═════ Supplied text ═════

One year after Beijing imposed a national security law (NSL) on Hong Kong, the city has been drastically and fundamentally changed. Political opposition has been largely crushed, pro-democracy newspapers have been forced to close or self-censor, political and advocacy groups have disbanded. Thousands of residents have fled overseas.
At least 128 people have been arrested under the NSL or by its dedicated police department, including three minors, dozens of politicians, and journalists. More than half have been charged with national security offences that carry up to life in prison, and only 17 were granted bail.
But with the first case reaching trial just last week, the law – which broadly outlaws acts of secession, subversion, foreign collusion and terrorism – remains untested. Analysts say the rushed arrests and slow prosecutions are a deliberate strategy designed to stoke fear, and that interventions in due process risk the right to a fair trial.
The Guardian has tracked the use of the NSL since its introduction. Relying on police press statements, social media posts and news reports, it determined that at least 128 people have been arrested, some of them multiple times, by the police’s national security department (NSD).
Hong Kong police and the national security bureau gave different figures – 113 and 115 respectively – while the department of justice said it “does not maintain any record of the statistical information”.

═════

● **Work task 1**:
Answer these questions from the text on Hong Kong's national security law:
(a) How many of those arrested were granted bail?
(b) What arrest figure did Hong Kong police give?
(c) What three kinds of sources did the Guardian rely on to track arrests?
● **Work task 2**: Can you reproduce the part of the text on Hong Kong's national security law that opens with the words containing "One year after" and closes with "have fled overseas."?

═════ Given records ═════

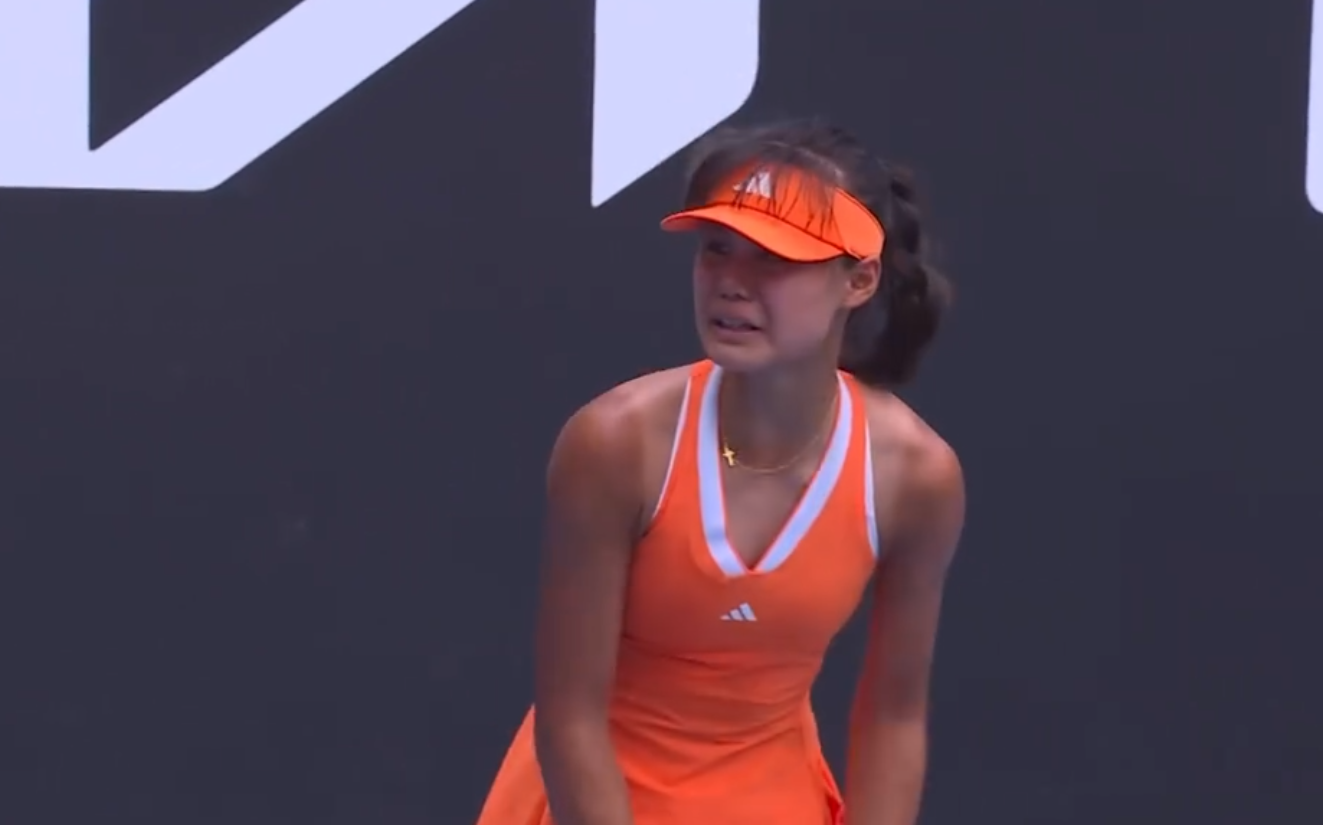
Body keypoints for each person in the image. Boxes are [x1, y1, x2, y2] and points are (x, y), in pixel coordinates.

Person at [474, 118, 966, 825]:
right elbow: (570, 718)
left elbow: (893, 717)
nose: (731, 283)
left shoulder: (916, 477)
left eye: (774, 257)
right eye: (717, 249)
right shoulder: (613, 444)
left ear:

═════

● **Written reply 1**:
(a) 17
(b) 113
(c) Police press statements, social media posts and news reports

● **Written reply 2**:
One year after Beijing imposed a national security law (NSL) on Hong Kong, the city has been drastically and fundamentally changed. Political opposition has been largely crushed, pro-democracy newspapers have been forced to close or self-censor, political and advocacy groups have disbanded. Thousands of residents have fled overseas.